We support many of the progressive reforms driving the loan-related benefit changes: Borrowers should experience an easier-to-navigate system of repayment, one that is student-centered and promotes opportunity and equity. These come in addition to other Biden administration initiatives to reform the repayment system, including the Fresh Start program for those in default, the IDR account adjustment and Public Service Loan Forgiveness waiver to correct past failures in the system, ongoing work to reform collections and servicing, and new regulations that make it easier for borrowers to access loan discharges, among others.

But for institutions, loans are grants, which can be substantial. In fact, Parent PLUS and Graduate PLUS loans can be borrowed up to the cost of attendance, an amount set by the school. Colleges face little to no consequence if their borrowers struggle to repay these loans. Our existing accountability measure for student loan repayment, the cohort default rate, is easily gamed by institutions and all but moot at the moment given the current student loan payment pause. Indeed, during the 2015 program integrity rulemaking, one college president admitted that colleges and universities used Parent PLUS loans as a no-strings-attached revenue source to avoid sanctions that come if students struggle to repay federal unsubsidized or subsidized loans.

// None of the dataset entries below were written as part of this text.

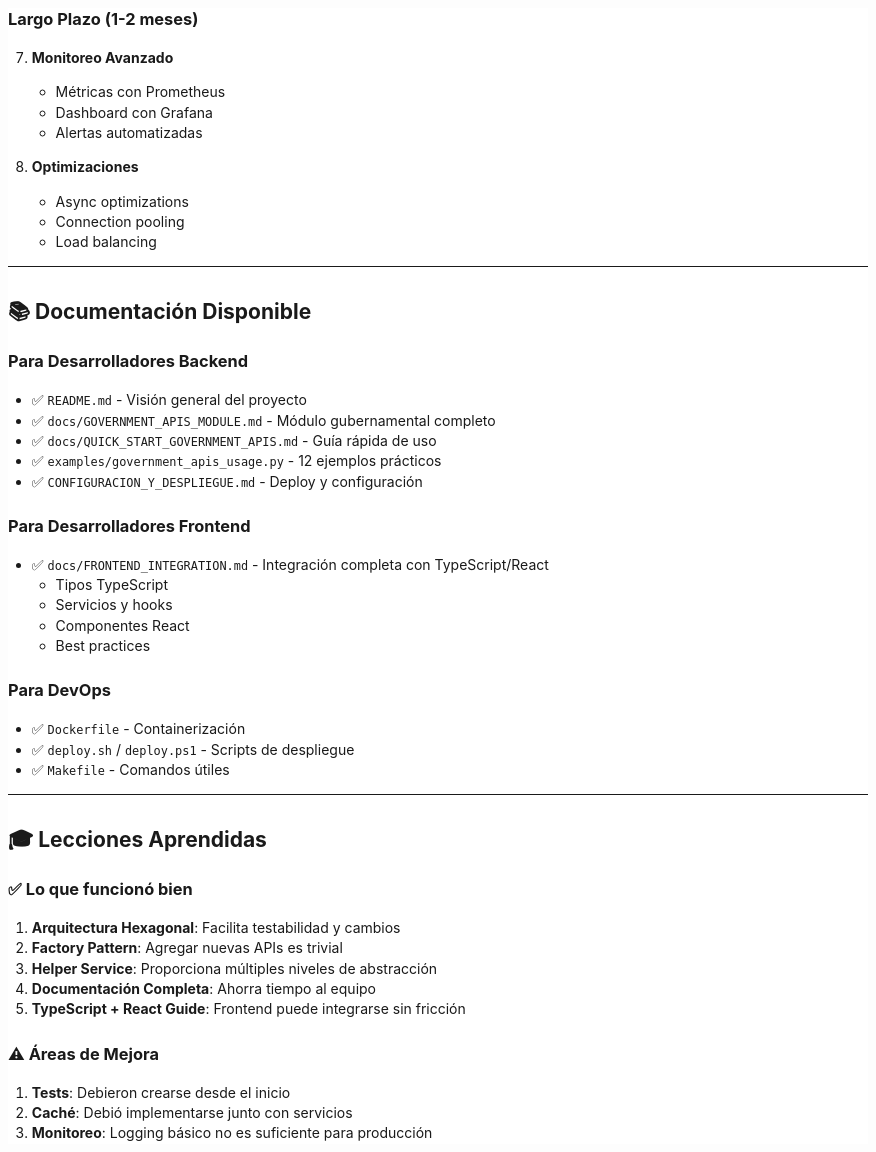 ### Largo Plazo (1-2 meses)
7. **Monitoreo Avanzado**
   - Métricas con Prometheus
   - Dashboard con Grafana
   - Alertas automatizadas
   
8. **Optimizaciones**
   - Async optimizations
   - Connection pooling
   - Load balancing

---

## 📚 Documentación Disponible

### Para Desarrolladores Backend
- ✅ `README.md` - Visión general del proyecto
- ✅ `docs/GOVERNMENT_APIS_MODULE.md` - Módulo gubernamental completo
- ✅ `docs/QUICK_START_GOVERNMENT_APIS.md` - Guía rápida de uso
- ✅ `examples/government_apis_usage.py` - 12 ejemplos prácticos
- ✅ `CONFIGURACION_Y_DESPLIEGUE.md` - Deploy y configuración

### Para Desarrolladores Frontend
- ✅ `docs/FRONTEND_INTEGRATION.md` - Integración completa con TypeScript/React
  - Tipos TypeScript
  - Servicios y hooks
  - Componentes React
  - Best practices

### Para DevOps
- ✅ `Dockerfile` - Containerización
- ✅ `deploy.sh` / `deploy.ps1` - Scripts de despliegue
- ✅ `Makefile` - Comandos útiles

---

## 🎓 Lecciones Aprendidas

### ✅ Lo que funcionó bien
1. **Arquitectura Hexagonal**: Facilita testabilidad y cambios
2. **Factory Pattern**: Agregar nuevas APIs es trivial
3. **Helper Service**: Proporciona múltiples niveles de abstracción
4. **Documentación Completa**: Ahorra tiempo al equipo
5. **TypeScript + React Guide**: Frontend puede integrarse sin fricción

### ⚠️ Áreas de Mejora
1. **Tests**: Debieron crearse desde el inicio
2. **Caché**: Debió implementarse junto con servicios
3. **Monitoreo**: Logging básico no es suficiente para producción
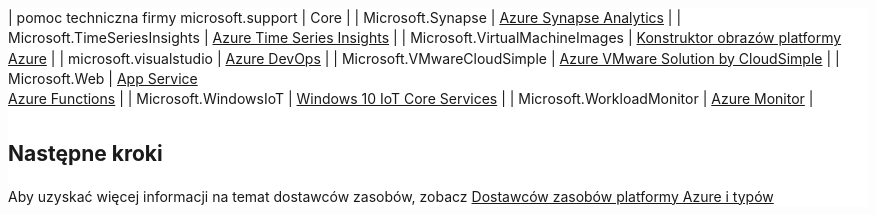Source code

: | pomoc techniczna firmy microsoft.support | Core |
| Microsoft.Synapse | [Azure Synapse Analytics](/azure/sql-data-warehouse/) |
| Microsoft.TimeSeriesInsights | [Azure Time Series Insights](../../time-series-insights/index.yml) |
| Microsoft.VirtualMachineImages | [Konstruktor obrazów platformy Azure](../../virtual-machines/linux/image-builder-overview.md) |
| microsoft.visualstudio | [Azure DevOps](/azure/devops/?view=azure-devops) |
| Microsoft.VMwareCloudSimple | [Azure VMware Solution by CloudSimple](/azure/vmware-cloudsimple/) |
| Microsoft.Web | [App Service](../../app-service/index.yml)<br />[Azure Functions](../../azure-functions/index.yml) |
| Microsoft.WindowsIoT | [Windows 10 IoT Core Services](https://docs.microsoft.com/windows-hardware/manufacture/iot/iotcoreservicesoverview) |
| Microsoft.WorkloadMonitor | [Azure Monitor](../../azure-monitor/index.yml) |

## <a name="next-steps"></a>Następne kroki

Aby uzyskać więcej informacji na temat dostawców zasobów, zobacz [Dostawców zasobów platformy Azure i typów](resource-providers-and-types.md)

More borrowers will have lower monthly payments under the Department’s proposed new IDR plan, and many borrowers who struggle to repay will be automatically enrolled. As a result, rates of default will decrease across the board. While this is good news for many borrowers, it makes identifying low-quality programs more difficult. In addition—while evidence on the intersection of tuition and loans is mixed—a more generous IDR program can create perverse incentives for schools to increase tuition, enroll students in low-quality programs, or encourage students to take out unsustainable amounts of debt.

The Department must further protect families’ and taxpayers’ resources by creating a strong accountability structure that ensures that borrowers aren’t harmed by our student lending system or by predatory institutional actors. To do so, the Department must develop strong financial responsibility, administrative capability, and ability to benefit rules. It must also create robust gainful employment regulations that hold institutions accountable for students' debt relative to their earnings and ensure program graduates make more than someone with only a high school degree in their state.

In addition, the Department should collect and analyze additional data to understand how the new IDR plan may lead to unintended consequences and exploitive behavior on the part of institutions, including:

  • Large increases in net tuition. Even though debt will be more affordable for many borrowers via the Department’s proposed repayment plan, IDR cannot ensure borrowers will fully recoup the cost of their education, particularly given the time and personal financial investment they’ve put into postsecondary education.
  • Substantial increases in student loan borrowing, with particular attention paid to the types of borrowing, types of loans, and types of borrowers and loans over a certain period of time.
  • New programs and programs that have substantial increases in enrollment over certain periods.

Students deserve to have access to affordable, high-quality education, to know whether a program of study is going to pay off, and to not be trapped in debt. We must work across silos to make that happen.